The RSEI data comes from EPA as a raster of 0.5 mile grid cells. The function downloads and processes this raster data. By default these files are stored as RDS files. They can optionally be converted to a variety of raster formats using the `raster` parameter or deleted by setting `raster=FALSE`.
First is an example of storing the point data as a CSV.
```{r}
spdf <- appendRSEI(sp_df, state="state", year="year", x_name="longitude", y_name="latitude",
out_file="rsei_output.csv")
```
Note that the spatial points data frame object is still returned.
```{r}
spdf@data
```
The data can also be saved as a shapefile. Note that the shapefile format truncates many of the column names. Note: if `rsei_output.shp` is already on your hard drive, then you will need to change the file name.
```{r}
spdf <- appendRSEI(sp_df, state="state", year="year", x_name="longitude", y_name="latitude",
out_file="rsei_output.shp")
```
Or an RDS file (an R file type that when opened retains all the functionality of the original R object).
```{r}
spdf <- appendRSEI(sp_df, state="state", year="year", x_name="longitude", y_name="latitude",
out_file="rsei_output.rds")
```
Available file types for `raster` are `rds` and those available through the `raster` package. Please note that some of the file types available through the raster package require the installation of the `rgdal`package or the `ncdf4` package. See the [`writeRaster` documentation](https://www.rdocumentation.org/packages/raster/versions/3.1-5/topics/writeRaster) for additional details.
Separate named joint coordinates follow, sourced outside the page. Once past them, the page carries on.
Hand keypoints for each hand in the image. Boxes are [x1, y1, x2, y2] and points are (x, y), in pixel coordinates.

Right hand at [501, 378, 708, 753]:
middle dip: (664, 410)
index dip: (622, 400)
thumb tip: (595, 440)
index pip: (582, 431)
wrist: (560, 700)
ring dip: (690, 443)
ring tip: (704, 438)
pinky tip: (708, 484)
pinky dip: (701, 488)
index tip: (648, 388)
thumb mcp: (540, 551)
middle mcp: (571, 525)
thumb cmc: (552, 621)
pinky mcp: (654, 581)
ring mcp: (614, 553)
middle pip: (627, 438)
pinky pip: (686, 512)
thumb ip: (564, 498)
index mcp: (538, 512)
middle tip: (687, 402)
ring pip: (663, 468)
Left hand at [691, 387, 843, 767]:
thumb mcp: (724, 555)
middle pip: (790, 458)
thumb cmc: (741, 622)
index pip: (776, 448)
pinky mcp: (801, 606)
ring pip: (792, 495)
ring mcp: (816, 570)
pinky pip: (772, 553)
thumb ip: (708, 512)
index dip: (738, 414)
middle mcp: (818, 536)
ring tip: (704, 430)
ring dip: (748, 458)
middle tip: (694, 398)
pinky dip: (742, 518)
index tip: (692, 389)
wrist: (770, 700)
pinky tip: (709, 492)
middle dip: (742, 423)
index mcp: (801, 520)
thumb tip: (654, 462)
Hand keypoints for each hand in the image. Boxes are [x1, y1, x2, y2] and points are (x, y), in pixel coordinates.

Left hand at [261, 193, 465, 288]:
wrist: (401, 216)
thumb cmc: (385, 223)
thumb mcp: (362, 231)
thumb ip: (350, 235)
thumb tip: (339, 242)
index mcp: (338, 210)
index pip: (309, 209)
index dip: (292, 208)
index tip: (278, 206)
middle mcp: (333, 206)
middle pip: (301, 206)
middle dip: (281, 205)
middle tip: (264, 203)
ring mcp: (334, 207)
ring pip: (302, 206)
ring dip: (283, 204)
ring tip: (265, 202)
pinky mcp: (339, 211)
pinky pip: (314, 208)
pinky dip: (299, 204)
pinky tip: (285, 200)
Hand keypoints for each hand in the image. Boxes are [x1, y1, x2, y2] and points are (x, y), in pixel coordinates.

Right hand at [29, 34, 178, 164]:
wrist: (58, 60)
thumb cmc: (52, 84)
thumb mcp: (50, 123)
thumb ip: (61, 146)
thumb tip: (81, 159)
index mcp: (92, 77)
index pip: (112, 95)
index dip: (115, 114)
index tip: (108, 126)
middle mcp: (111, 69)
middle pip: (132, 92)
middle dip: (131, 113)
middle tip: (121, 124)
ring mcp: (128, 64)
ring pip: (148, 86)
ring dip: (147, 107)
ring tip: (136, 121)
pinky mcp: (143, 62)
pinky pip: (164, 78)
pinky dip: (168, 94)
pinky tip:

Those formats listed as not having mulitband support, `.asc`, `.sdat`, and `.rst`, are not suitable for the output and will produce an error if selected. State and year identifying information is appended to the front of a string entered into the `raster` parameter.
To produce native raster format objects, set the extension of the `raster` parameter to `.grd`.
```{r}
spdf <- appendRSEI(data="test_data/sp_df.shp",state="state",year="year",raster=".grd")
```
For GeoTiff formatted `raster` output, use:
```{r}
spdf <- appendRSEI(data="test_data/sp_df.shp",state="state",year="year",raster=".tif")
```
Multiple other formats available from the `raster` package can also be passed.